[Items from a dataset]
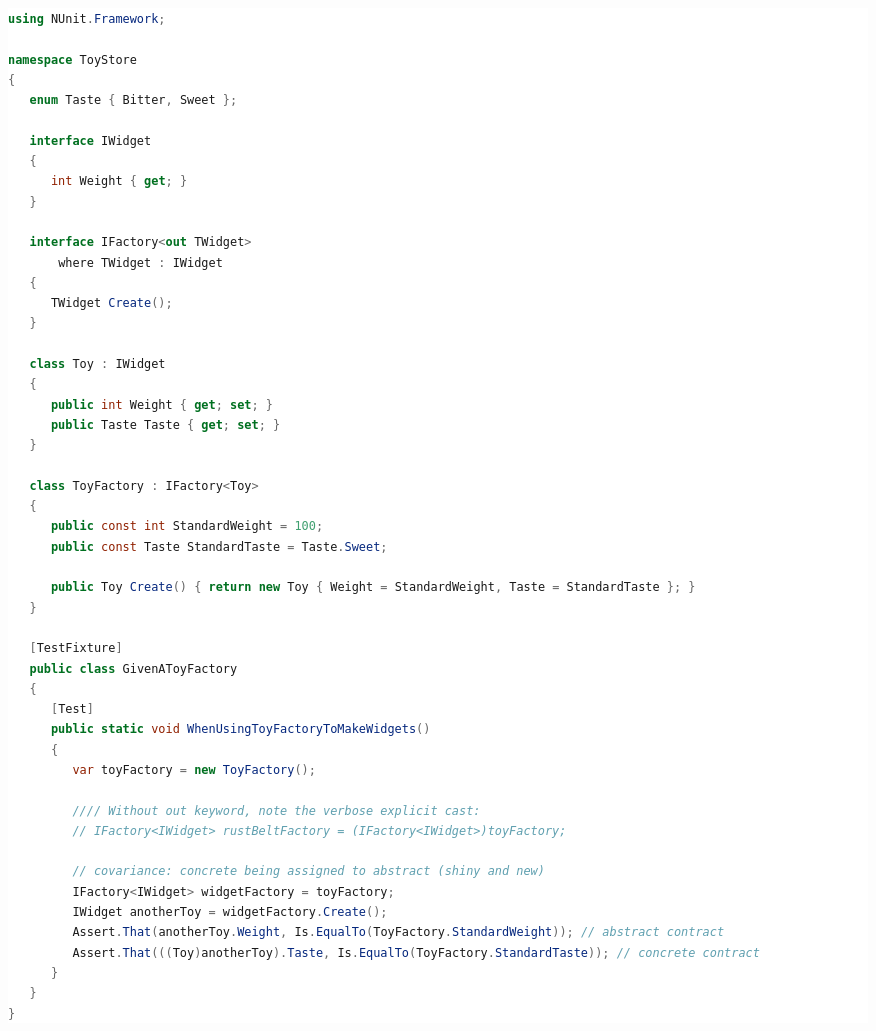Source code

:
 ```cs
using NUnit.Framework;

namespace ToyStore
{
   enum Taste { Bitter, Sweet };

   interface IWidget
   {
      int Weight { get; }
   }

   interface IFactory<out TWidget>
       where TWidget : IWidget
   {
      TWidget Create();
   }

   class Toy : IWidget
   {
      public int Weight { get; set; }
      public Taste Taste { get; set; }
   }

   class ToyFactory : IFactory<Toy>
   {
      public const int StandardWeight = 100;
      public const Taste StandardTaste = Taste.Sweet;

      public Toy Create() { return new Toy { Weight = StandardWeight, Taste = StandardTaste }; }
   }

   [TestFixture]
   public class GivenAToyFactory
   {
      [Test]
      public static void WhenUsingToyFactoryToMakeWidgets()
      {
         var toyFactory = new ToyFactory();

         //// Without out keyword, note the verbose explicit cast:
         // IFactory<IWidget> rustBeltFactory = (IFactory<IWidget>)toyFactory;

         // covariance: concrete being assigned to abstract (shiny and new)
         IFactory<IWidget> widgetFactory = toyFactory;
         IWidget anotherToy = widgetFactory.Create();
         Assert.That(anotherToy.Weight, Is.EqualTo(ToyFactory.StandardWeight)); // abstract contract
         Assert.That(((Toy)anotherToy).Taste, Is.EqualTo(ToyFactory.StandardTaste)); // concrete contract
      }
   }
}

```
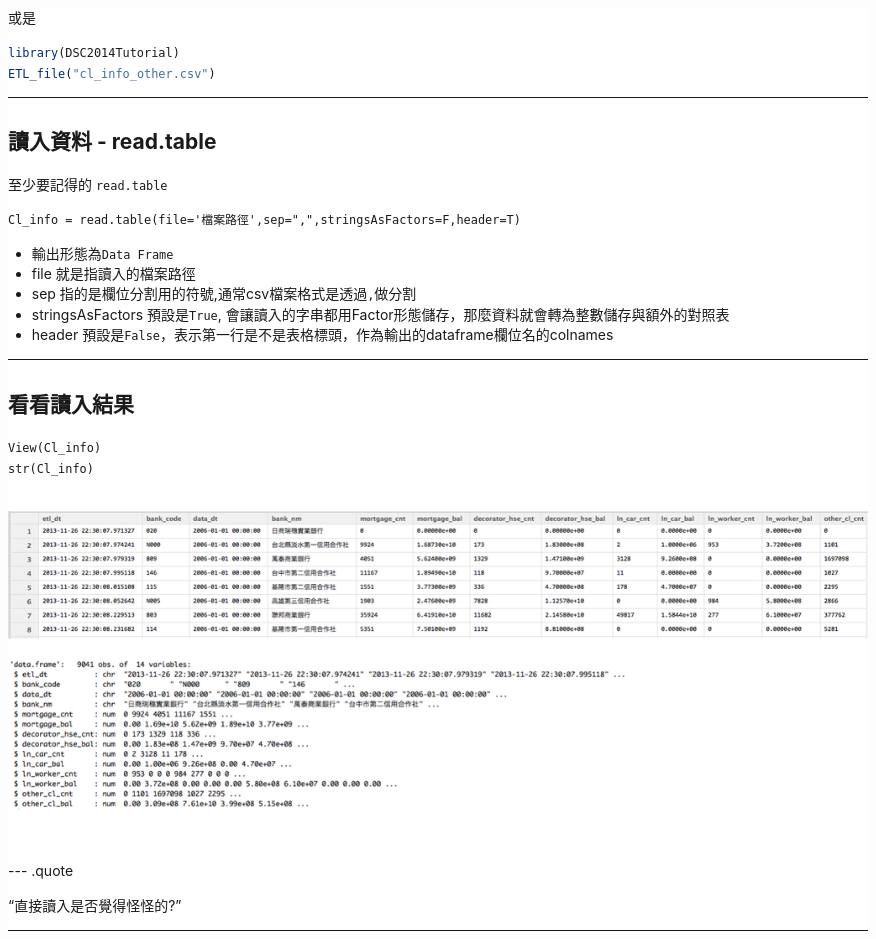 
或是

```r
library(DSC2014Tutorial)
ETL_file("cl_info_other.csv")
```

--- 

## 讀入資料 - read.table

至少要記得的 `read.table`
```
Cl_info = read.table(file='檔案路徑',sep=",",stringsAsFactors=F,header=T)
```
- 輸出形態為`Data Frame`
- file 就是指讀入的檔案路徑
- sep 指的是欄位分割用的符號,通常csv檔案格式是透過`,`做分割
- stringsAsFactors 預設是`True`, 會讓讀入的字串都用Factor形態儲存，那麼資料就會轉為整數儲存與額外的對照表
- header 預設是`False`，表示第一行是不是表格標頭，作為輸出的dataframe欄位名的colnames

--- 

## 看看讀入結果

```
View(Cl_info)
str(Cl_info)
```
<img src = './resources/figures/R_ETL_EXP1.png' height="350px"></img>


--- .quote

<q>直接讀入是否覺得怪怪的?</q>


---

Description of the task
Should a record include a picture, omit it from your copy and return the rest unchanged.

Solved problem
Source code

:
 ```cs
using NUnit.Framework;

namespace ToyStore
{
   enum Taste { Bitter, Sweet };

   interface IWidget
   {
      int Weight { get; }
   }

   interface IFactory<out TWidget>
       where TWidget : IWidget
   {
      TWidget Create();
   }

   class Toy : IWidget
   {
      public int Weight { get; set; }
      public Taste Taste { get; set; }
   }

   class ToyFactory : IFactory<Toy>
   {
      public const int StandardWeight = 100;
      public const Taste StandardTaste = Taste.Sweet;

      public Toy Create() { return new Toy { Weight = StandardWeight, Taste = StandardTaste }; }
   }

   [TestFixture]
   public class GivenAToyFactory
   {
      [Test]
      public static void WhenUsingToyFactoryToMakeWidgets()
      {
         var toyFactory = new ToyFactory();

         //// Without out keyword, note the verbose explicit cast:
         // IFactory<IWidget> rustBeltFactory = (IFactory<IWidget>)toyFactory;

         // covariance: concrete being assigned to abstract (shiny and new)
         IFactory<IWidget> widgetFactory = toyFactory;
         IWidget anotherToy = widgetFactory.Create();
         Assert.That(anotherToy.Weight, Is.EqualTo(ToyFactory.StandardWeight)); // abstract contract
         Assert.That(((Toy)anotherToy).Taste, Is.EqualTo(ToyFactory.StandardTaste)); // concrete contract
      }
   }
}

```
或是

```r
library(DSC2014Tutorial)
ETL_file("cl_info_other.csv")
```

--- 

## 讀入資料 - read.table

至少要記得的 `read.table`
```
Cl_info = read.table(file='檔案路徑',sep=",",stringsAsFactors=F,header=T)
```
- 輸出形態為`Data Frame`
- file 就是指讀入的檔案路徑
- sep 指的是欄位分割用的符號,通常csv檔案格式是透過`,`做分割
- stringsAsFactors 預設是`True`, 會讓讀入的字串都用Factor形態儲存，那麼資料就會轉為整數儲存與額外的對照表
- header 預設是`False`，表示第一行是不是表格標頭，作為輸出的dataframe欄位名的colnames

--- 

## 看看讀入結果

```
View(Cl_info)
str(Cl_info)
```
<img src = './resources/figures/R_ETL_EXP1.png' height="350px"></img>


--- .quote

<q>直接讀入是否覺得怪怪的?</q>


---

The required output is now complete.